**EXERCISE BRIEF**: Repeat every record exactly as given.
[[ SUPPLIED INFORMATION open ]]
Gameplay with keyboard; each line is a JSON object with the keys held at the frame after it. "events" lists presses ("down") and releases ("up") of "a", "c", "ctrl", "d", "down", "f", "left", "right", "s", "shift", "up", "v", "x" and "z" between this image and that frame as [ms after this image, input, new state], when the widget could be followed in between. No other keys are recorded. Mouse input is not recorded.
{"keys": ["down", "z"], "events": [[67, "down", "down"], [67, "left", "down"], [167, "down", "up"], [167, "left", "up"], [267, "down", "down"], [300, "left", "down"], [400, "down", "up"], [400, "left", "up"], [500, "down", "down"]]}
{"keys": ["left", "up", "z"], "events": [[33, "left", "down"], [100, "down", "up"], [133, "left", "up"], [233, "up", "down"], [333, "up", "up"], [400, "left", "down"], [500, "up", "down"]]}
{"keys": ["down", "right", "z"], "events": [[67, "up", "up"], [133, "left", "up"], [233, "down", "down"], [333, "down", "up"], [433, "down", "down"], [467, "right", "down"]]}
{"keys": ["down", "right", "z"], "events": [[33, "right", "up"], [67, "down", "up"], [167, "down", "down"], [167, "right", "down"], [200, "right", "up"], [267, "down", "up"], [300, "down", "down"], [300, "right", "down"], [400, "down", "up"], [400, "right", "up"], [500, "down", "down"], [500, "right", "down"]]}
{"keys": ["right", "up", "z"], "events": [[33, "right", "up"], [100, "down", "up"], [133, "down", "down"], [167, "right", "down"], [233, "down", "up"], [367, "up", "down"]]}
[[ SUPPLIED INFORMATION closed ]]
**SOLUTION**:
Gameplay with keyboard; each line is a JSON object with the keys held at the frame after it. "events" lists presses ("down") and releases ("up") of "a", "c", "ctrl", "d", "down", "f", "left", "right", "s", "shift", "up", "v", "x" and "z" between this image and that frame as [ms after this image, input, new state], when the widget could be followed in between. No other keys are recorded. Mouse input is not recorded.
{"keys": ["down", "z"], "events": [[67, "down", "down"], [67, "left", "down"], [167, "down", "up"], [167, "left", "up"], [267, "down", "down"], [300, "left", "down"], [400, "down", "up"], [400, "left", "up"], [500, "down", "down"]]}
{"keys": ["left", "up", "z"], "events": [[33, "left", "down"], [100, "down", "up"], [133, "left", "up"], [233, "up", "down"], [333, "up", "up"], [400, "left", "down"], [500, "up", "down"]]}
{"keys": ["down", "right", "z"], "events": [[67, "up", "up"], [133, "left", "up"], [233, "down", "down"], [333, "down", "up"], [433, "down", "down"], [467, "right", "down"]]}
{"keys": ["down", "right", "z"], "events": [[33, "right", "up"], [67, "down", "up"], [167, "down", "down"], [167, "right", "down"], [200, "right", "up"], [267, "down", "up"], [300, "down", "down"], [300, "right", "down"], [400, "down", "up"], [400, "right", "up"], [500, "down", "down"], [500, "right", "down"]]}
{"keys": ["right", "up", "z"], "events": [[33, "right", "up"], [100, "down", "up"], [133, "down", "down"], [167, "right", "down"], [233, "down", "up"], [367, "up", "down"]]}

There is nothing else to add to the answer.